To make the center module, glue the collar into place on piece A, aligning it with the shallow-drilled hole. A toothpick can help spread glue around the rim of the shallow hole to minimize excess. Clamp, carefully remove any squeeze-out, and let the glue dry.

Taping candle holder parts to base
To locate upper support B under top A, adhere these parts temporarily with a loop of tape.

Place a loop of masking tape on the top face of the upper support (piece B) and press that piece gently into position on the underside of piece A, aligning their front and back edges. Slide the shallow-drilled end of a D piece under each end of the A piece.

Dry assembling menorah parts
Now butt two side module D pieces into place to make fine adjustments to the taped position, lining up the through and shallow candle holes.

Adjust the parts as needed until the through and shallow candle holes on both sides are aligned. Press down on A to compress the tape loop and secure this position. Remove the D pieces and mark across A/B to register the glue-up. Then peel off the masking tape and glue A and B together. Clamp the parts, making sure the penciled reference marks remain aligned while the glue dries.

Marking glue-up locations for parts on menorah project
Then, mark pieces A and B, remove the tape and glue the two parts together.

To make the four side modules, glue one bottom side E piece to the underside of each of the four remaining D pieces. Clamp each module, carefully removing any squeeze-out, and let the glue dry. Sand the sides of the modules flush with a vertical belt sander.

Clamping candle holder collars to
Position the interlocking bottom side pieces (E) beneath the shallow-drilled end of the upper sides when gluing up these parts.

Before gluing all the modules together, it’s a good idea to do a dry run to determine the sequence that gives the best fit between adjacent units and the most attractive appearance. Use pieces of 3/8″ scrap to stabilize the modules as you try out your options.
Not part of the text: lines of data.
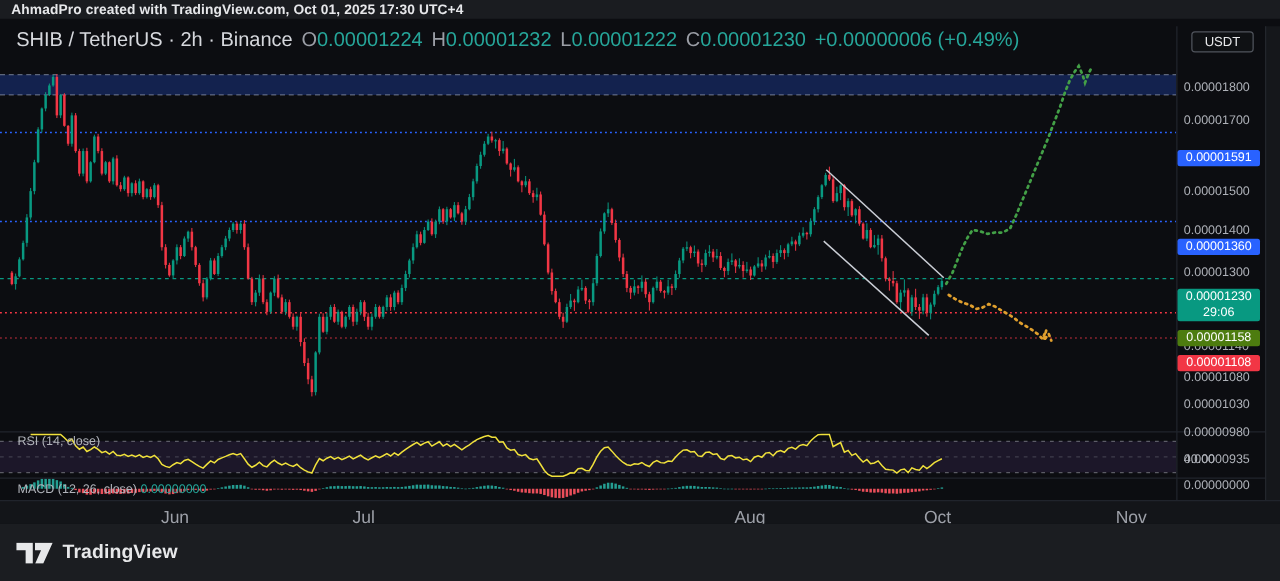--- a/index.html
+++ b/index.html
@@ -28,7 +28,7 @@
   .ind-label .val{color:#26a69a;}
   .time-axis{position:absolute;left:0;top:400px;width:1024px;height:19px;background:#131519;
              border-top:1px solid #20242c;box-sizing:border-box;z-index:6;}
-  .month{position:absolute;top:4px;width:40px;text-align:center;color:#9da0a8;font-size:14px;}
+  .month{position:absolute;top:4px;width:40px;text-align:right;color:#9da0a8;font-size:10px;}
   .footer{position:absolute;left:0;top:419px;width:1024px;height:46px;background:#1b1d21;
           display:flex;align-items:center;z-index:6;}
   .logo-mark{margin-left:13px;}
Sanding candle holder and base edge smooth
Align the part edges as closely as possible to reduce the amount of sanding that will be needed to smooth the module profiles.

When you’re satisfied with the arrangement, number the modules to prevent confusion during glue-up. If you’re planning a curved version, make a small angle guide to keep the menorah’s overall shape uniform.

Assembling Modules, Finishing Up

Gluing and clamping whole menorah assembly
Starting from the center and working outward, carefully glue and clamp the modules together, making sure their through and shallow candle holes align.

Begin by gluing a side module to one end of the center module. Clamp the glued unit, clean away squeeze-out, then attach a module to the other end in the same way. Add modules outward in this manner. Make sure the deeper candle holes on the end modules face out.

Using guide to assure menorah parts are even
Check for symmetry between the sides as you work. A small block of wood can help aid in this alignment if the project arms are straight.

The center of the menorah is stabilized from behind by a three-piece glue-up of lower supports (C). Face-glue the two shortened lower supports and let this assembly dry.

Scroll sawing menorah foot
Cut along the curved line of pattern F to create the laminated center foot.

Then orient this piece with its curved side up and attach pattern F to the top face. Cut along the pattern’s curved line to create the foot for the stabilizing unit. Sand it smooth.

Gluing menorah foot to support panel
Glue it to the full-length lower support (C) so that their curves are flush.

Now glue the flat face of the foot to the full-length lower support piece, matching their curved and flat faces. Sand this assembly when it dries, then glue and clamp it into place at the back edge of the menorah.

Final clamping and glue-up for full menorah assembly
Sand it smooth when the glue dries. Then glue and clamp this assembly to the bottom of the menorah’s upper support (B), with the curved back edges of the parts aligned.

Sand the whole project to 220-grit. I finished my menorah with shellac, then several coats of lacquer, smoothing between coats with 0000 steel wool.